(Stored data)
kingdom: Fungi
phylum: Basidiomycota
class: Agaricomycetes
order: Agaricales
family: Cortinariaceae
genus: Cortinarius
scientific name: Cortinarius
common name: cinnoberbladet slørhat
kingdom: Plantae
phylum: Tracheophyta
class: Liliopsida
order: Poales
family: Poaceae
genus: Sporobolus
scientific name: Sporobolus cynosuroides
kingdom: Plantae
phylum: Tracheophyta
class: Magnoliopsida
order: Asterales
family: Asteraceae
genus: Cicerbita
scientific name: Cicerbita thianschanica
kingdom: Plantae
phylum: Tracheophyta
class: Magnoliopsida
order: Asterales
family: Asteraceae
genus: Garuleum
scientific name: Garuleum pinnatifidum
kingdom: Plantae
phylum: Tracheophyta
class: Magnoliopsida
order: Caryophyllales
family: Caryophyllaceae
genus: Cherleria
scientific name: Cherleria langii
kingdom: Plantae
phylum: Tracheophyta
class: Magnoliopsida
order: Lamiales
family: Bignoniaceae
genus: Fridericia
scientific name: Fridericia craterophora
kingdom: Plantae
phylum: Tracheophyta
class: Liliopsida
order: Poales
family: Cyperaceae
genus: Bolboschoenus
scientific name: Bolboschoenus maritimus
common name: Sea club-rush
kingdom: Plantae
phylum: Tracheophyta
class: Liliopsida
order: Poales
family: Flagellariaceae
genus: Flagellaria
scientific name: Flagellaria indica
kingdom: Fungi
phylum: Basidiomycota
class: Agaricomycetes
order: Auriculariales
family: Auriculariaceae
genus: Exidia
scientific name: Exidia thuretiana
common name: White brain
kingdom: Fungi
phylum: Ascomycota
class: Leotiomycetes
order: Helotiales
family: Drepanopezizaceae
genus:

# [What is needed]
How many lines in the listing contain the word "genus"? Reply with the number alone.

# [Task output]
10